TABLE 8 Comparison of Our Work With Recent Research Papers

The authors in [20] used other types of NPs, NiO₂, to put forward as the possible replacement to mineral oil after forming NFs. The research still lacked with tests like WC and acidity and electrical stresses were missing during the aging of NF samples. In the case of [21], insulative NPs, Al₂O₃ was used to prepare NFs and was tested for a better number of tests, but still lacked the important tests like the loss factor, pour point, and WC. In [22], Al₂O₃ NPs were used along TiO₂ to prepare the NFs that were tested for the BV and tan delta to check dielectric properties. WC test was used to determine the insulation property whereas to check chemical properties, acidity test was performed. Moreover, electrical stresses were applied to perform the aging of the NF samples.
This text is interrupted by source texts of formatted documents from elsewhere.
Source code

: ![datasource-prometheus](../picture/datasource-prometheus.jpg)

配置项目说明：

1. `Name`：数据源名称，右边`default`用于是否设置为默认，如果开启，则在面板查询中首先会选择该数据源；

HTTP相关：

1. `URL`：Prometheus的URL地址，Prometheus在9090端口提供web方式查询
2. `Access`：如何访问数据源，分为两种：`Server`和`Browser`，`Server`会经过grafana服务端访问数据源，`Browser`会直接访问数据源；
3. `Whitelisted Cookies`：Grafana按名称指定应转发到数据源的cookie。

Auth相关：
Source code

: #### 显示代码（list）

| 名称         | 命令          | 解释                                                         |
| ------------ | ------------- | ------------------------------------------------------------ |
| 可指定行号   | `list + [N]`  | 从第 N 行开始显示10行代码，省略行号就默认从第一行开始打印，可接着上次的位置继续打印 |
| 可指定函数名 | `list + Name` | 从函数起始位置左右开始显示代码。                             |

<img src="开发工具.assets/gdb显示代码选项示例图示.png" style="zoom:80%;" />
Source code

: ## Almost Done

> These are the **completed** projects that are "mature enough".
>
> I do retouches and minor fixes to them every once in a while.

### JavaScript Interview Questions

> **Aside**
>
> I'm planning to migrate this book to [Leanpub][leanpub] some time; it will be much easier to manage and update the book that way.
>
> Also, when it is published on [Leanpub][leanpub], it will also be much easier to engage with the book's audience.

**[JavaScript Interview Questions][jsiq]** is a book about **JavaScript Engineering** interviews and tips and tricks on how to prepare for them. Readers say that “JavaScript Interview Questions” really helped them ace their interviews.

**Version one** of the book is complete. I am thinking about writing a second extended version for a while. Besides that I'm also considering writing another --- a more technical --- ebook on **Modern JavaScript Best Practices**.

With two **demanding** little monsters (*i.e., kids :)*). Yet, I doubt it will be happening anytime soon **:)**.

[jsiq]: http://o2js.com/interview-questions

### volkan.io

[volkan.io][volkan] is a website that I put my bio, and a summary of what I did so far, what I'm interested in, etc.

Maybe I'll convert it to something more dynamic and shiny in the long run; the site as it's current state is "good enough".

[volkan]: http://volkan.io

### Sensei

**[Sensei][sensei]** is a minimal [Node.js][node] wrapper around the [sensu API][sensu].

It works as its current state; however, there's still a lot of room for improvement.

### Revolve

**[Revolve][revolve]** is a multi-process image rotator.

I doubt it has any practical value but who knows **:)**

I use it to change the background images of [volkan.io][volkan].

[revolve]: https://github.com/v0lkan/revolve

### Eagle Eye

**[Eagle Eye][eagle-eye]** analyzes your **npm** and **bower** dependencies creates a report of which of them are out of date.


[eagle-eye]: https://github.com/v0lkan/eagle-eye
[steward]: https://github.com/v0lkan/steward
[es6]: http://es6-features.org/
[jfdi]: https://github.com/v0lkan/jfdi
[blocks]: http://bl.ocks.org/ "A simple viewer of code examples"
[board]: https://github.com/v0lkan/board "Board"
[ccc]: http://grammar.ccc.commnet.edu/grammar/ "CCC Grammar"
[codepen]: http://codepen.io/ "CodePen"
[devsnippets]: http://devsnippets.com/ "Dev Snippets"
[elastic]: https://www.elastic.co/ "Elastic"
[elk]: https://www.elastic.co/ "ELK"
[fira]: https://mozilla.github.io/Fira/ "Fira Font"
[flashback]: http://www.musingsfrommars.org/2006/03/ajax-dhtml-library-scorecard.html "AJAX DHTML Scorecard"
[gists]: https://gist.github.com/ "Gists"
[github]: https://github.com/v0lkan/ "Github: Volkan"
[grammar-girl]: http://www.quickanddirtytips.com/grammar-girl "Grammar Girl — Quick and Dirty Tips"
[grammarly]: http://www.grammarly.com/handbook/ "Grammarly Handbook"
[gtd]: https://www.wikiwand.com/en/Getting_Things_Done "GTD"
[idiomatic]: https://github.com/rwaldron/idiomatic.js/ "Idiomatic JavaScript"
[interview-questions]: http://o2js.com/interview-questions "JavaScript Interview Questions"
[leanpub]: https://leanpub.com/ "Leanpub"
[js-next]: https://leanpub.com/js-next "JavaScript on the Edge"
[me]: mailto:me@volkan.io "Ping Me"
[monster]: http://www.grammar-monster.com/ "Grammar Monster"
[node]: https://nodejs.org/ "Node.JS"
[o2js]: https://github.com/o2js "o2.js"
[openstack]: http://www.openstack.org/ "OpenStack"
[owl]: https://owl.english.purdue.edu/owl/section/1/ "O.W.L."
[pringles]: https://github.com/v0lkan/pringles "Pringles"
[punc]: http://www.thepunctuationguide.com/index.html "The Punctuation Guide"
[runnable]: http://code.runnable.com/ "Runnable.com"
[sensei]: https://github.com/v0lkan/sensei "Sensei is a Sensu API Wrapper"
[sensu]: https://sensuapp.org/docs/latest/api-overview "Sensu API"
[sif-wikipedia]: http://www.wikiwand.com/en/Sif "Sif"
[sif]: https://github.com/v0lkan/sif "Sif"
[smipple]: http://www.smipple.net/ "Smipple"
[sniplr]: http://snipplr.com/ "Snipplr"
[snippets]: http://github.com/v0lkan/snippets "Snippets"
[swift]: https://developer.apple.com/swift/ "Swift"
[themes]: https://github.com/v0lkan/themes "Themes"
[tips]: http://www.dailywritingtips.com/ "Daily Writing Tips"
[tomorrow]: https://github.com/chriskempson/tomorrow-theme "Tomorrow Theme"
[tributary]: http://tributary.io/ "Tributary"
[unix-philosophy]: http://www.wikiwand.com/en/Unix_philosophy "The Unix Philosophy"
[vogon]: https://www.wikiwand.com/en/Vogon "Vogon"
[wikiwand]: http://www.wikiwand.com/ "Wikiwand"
Our samples included three different NPs that were used in specific proportions to make NFs. Every test required for the NF to pass for capable of replacing mineral oil was performed except for the acidity test as provided in Table 8. The ‘✔’ shows the presence of the test concluded in the selected study, while ‘✘’ shows the absence of the test in the referred study.

In this paper, dielectric and thermal characteristics of conductive (ZnO), insulative (Al₂O₃), and semi conductive (TiO₂) were investigated after carrying out a set of experiments. The addition of NPs enhanced the dielectric and thermal properties of the oil. Among the three NFs, ZnO and TiO₂ exhibit superior characteristics, but conductive NPs have the drawback of agglomeration. In the case of semi-conductive NPs, there was a decrease in the distortion of modified mineral oil due to the introduction of shallow traps that trapped high mobility electrons. Hence, increasing the dielectric strength of the NF as a smaller number of the electron was left to contribute towards streamer development. ZnO NFs showed better dielectric and thermal properties, compared to other NFs and mineral oil. ZnO NPs showed higher breakdown strength than other NPs and virgin mineral oil due to its ability to disperse the streamer and avoid an early breakdown to occur. The inert behavior of ZnO NPs accounts for the production of fewer oxides, preventing ZnO from having higher WC and viscosity and keeping the dielectric characteristics intact. The minimum value of tan delta or loss factor in the case of ZnO based NFs after accelerated aging concluded that ZnO NFs can be used as an alternative to mineral oil due to their superior thermal and dielectric properties.

In the future, NP composites will be tested for dielectric and thermal characteristics to find an even better composition for the replacement in transformer oil.